W&F 2008/2

Gender, Flüchtlinge und bewaffnete Konflikte

von Annelise Ebbe

Bilder von Menschen, die in überfüllten Booten das Mittelmeer passieren und dabei ihr Leben riskieren, zeigen uns vorwiegend Männer, die auf der Flucht sind oder zur Migration getrieben werden. Die Vorstellung, dass Migration ein männliches Phänomen ist, täuscht allerdings.

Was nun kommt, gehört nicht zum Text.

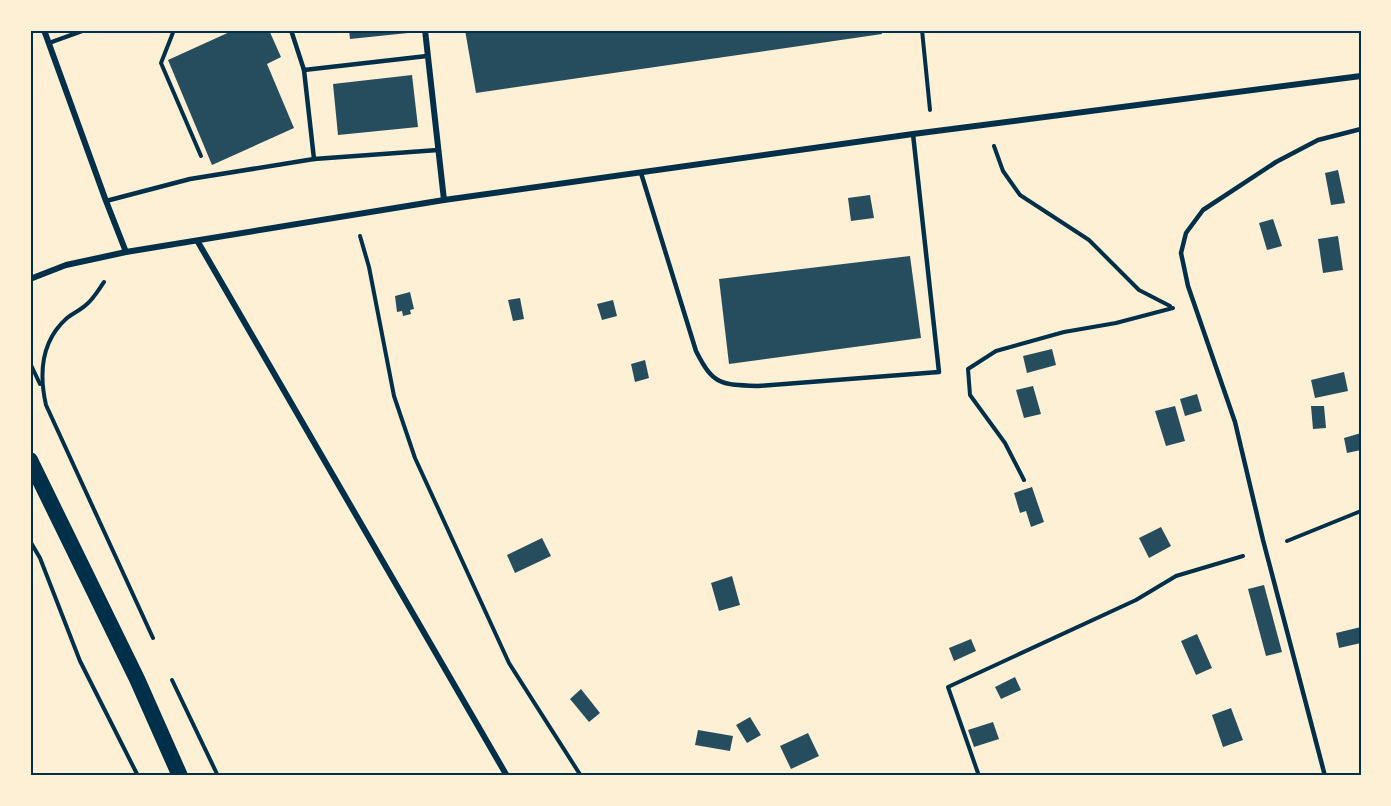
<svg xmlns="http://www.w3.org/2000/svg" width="1391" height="806" viewBox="0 0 1391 806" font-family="'Work Sans',sans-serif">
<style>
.building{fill:#264d5e}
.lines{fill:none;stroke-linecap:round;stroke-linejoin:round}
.path{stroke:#003049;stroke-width:4}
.service{stroke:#003049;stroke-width:4.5}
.minor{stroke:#003049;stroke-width:6}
.trunk{stroke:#003049;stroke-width:16}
.neatline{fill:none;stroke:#003049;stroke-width:2}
</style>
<rect width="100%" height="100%" fill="#fdf0d5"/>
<!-- building -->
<g class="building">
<path d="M234 30H269L281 57 267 64 294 128 212 165 168 60Z"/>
<path d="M349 30H407L408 33 350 39Z"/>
<path d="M465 30H881L882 34 476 93Z"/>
<path d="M412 75 418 127 338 135 333 84Z"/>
<path d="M1338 170 1345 203 1331 205 1325 173Z"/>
<path d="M870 195 874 218 851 221 848 198Z"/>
<path d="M1273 219 1282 246 1267 250 1259 223Z"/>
<path d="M1338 236 1343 270 1323 273 1318 239Z"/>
<path d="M910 256 921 338 729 364 719 279Z"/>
<path d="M410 292 414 309 410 310 411 314 403 316 402 311 397 312 395 296Z"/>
<path d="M520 298 524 319 513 321 508 300Z"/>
<path d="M613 300 617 316 602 320 597 304Z"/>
<path d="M1052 349 1056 365 1027 373 1023 356Z"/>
<path d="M645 360 649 378 635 382 631 364Z"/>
<path d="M1344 372 1348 391 1315 398 1311 380Z"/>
<path d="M1033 386 1041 414 1024 418 1016 390Z"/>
<path d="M1197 394 1202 411 1185 416 1180 399Z"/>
<path d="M1175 406 1185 441 1166 446 1155 411Z"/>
<path d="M1311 406H1324L1326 428 1313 429Z"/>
<path d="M1361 433V450L1347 453 1344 438Z"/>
<path d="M1032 487 1044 522 1031 527 1026 511 1020 513 1014 493Z"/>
<path d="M1161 527 1171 546 1149 558 1139 538Z"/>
<path d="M542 538 551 556 515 573 507 555Z"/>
<path d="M732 576 740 605 719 611 711 583Z"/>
<path d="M1264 585 1282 652 1266 656 1248 589Z"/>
<path d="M1361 627V643L1339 648 1336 633Z"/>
<path d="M1197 634 1212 668 1196 675 1181 641Z"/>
<path d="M971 639 976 651 954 661 949 648Z"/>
<path d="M1015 677 1021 690 1001 699 995 687Z"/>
<path d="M581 689 600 713 589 722 570 699Z"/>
<path d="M1231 708 1243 740 1223 747 1212 715Z"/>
<path d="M750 717 761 735 747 743 736 725Z"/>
<path d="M993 722 999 739 974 747 968 730Z"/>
<path d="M698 730 733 736 730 751 695 745Z"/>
<path d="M808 733 819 756 791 769 780 746Z"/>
</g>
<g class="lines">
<!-- path -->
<g class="path">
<path d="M174 30 161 63 201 156"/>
<path d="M922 30 930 110"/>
<path d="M994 146 1003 171 1020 195 1089 240 1139 290 1170 306"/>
<path d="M360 236 369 267 394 396 415 458 509 663 581 776"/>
<path d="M104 282C99 289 94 298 87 304 81 310 73 313 67 318 41 341 39 374 46 405L153 638"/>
<path d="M30 363 40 384"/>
<path d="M1024 480 1005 443 970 395 968 369 996 351 1064 332 1116 323 1173 308"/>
<path d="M30 541 40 558 80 661 138 776"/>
<path d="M1287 541 1361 511"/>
<path d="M172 680 218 776"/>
<path d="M979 776 948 687 1136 600 1176 576 1243 556"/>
</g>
<!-- service -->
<g class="service">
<path d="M291 30 304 70 427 56"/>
<path d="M49 43 85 30"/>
<path d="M314 159 438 150"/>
<path d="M641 173 696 351C713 385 721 385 758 386L939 372 913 134"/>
<path d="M106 201 190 179 314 159 304 70"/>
<path d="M1325 776 1263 540 1235 422 1188 286 1181 253 1186 233 1203 210 1276 162 1318 140 1361 129"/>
</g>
<!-- minor -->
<g class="minor">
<path d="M44 30 106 201 126 252"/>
<path d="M425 30 444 200"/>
<path d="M198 242 507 776"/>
<path d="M30 279 66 265 126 252 444 200 913 134 1361 76"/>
</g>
<!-- trunk -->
<path class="trunk" d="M30 460 137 679 180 776"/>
</g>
<!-- border -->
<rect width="1391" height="806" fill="none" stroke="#fdf0d5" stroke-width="63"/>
<rect x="32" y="32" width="1328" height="742" class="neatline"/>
</svg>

Während Armeen zu 90% aus männlichen Soldaten bestehen, sind es in Flüchtlingslagern die Frauen, die 80% der Erwachsenen stellen. Diese Beobachtung ist für die folgende, genderwissenschaftliche Betrachtung der Flüchtlingsthematik grundlegend, da sie Aufschluss auf die Rollenverteilung in der heutigen Welt gibt. Eigenschaften wie Stärke und Ehre gelten als typisch für Männer und werden mit Gewalt und Dominanz in Zusammenhang gebracht. Demgegenüber werden Eigenschaften wie Sanftheit oder Fürsorglichkeit generell Frauen zugedacht und gelten als Zeichen der Schwäche und Unterwerfung. Die Geschlechterforschung über bewaffnete Konflikte hebt insbesondere die Unterschiede zwischen Frauen und Männern hinsichtlich ihrer Verhaltensweisen und Bedürfnisse sowie ihres Zugangs zu Ressourcen und Entscheidungsprozessen in Post-Konfliktsituationen hervor.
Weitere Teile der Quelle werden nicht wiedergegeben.